Everything involving AI will experience a significant productivity boost: just as AI has greatly enhanced the productivity of software engineers, we should expect similar gains in other areas involving AI. This raises several challenges that need to be addressed:
· Unequal access to resources: Assuming AI demand continues to outstrip the supply of computational resources, we must decide how to allocate AI to maximize societal benefit. I am skeptical that market incentives alone can ensure we derive the optimal societal return from limited AI computing capacity. Determining how to allocate the accelerated capabilities brought by AI research will be a highly political issue.
· Amdahl’s Law in economics: As AI flows into the economy, we will encounter bottlenecks in certain processes under rapid growth, requiring solutions to repair these weak links. This may be especially evident in areas that require coordination between the fast-moving digital world and the slower physical world, such as new drug clinical trials.

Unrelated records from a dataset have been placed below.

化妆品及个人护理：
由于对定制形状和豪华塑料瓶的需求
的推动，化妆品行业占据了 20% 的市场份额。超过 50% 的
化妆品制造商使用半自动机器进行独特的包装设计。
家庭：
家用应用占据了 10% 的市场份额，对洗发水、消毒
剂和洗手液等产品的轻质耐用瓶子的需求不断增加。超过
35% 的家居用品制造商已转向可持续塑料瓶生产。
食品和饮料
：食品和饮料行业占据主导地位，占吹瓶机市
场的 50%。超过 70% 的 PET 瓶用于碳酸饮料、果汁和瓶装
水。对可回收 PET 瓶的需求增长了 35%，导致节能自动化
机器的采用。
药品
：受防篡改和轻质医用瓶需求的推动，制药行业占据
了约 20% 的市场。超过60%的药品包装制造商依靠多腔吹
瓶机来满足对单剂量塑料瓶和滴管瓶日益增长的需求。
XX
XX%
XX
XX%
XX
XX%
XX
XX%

3. The emergence of a capital-intensive, labor-light economy: All of the above evidence regarding AI research also indicates that AI systems are increasingly capable of autonomously operating businesses.
This means we can expect a portion of the economy to be occupied by a new generation of companies that may be capital-intensive (due to their large computer fleets) or operationally expense-intensive (as they spend heavily on AI services and create value on top of them), while relying relatively less on human labor—because as AI systems continue to improve, the marginal value of investing in AI keeps increasing.
In reality, this will manifest as a “machine economy” gradually emerging within the larger “human economy.” Over time, AI-operated companies may begin trading with one another, transforming economic structures and raising various issues around inequality and redistribution. Ultimately, companies fully autonomous and operated by AI systems could emerge, exacerbating these issues while introducing numerous new governance challenges.
Stare into the black hole
Based on the above analysis, the author believes there is approximately a 60% probability that we will see automated AI research—where advanced models can autonomously train their successor versions—by the end of 2028. Why not expect it to emerge in 2027?
The reason is that the author believes AI research still requires creativity and dissenting insights to progress, and so far, AI systems have not demonstrated this in a transformative and significant way (although some results in accelerating mathematical research are suggestive).
If forced to give a probability for 2027, he would say 30%.
If it hasn't emerged by the end of 2028, we may reveal some fundamental flaws in the current technological paradigm, requiring human innovation to drive further progress.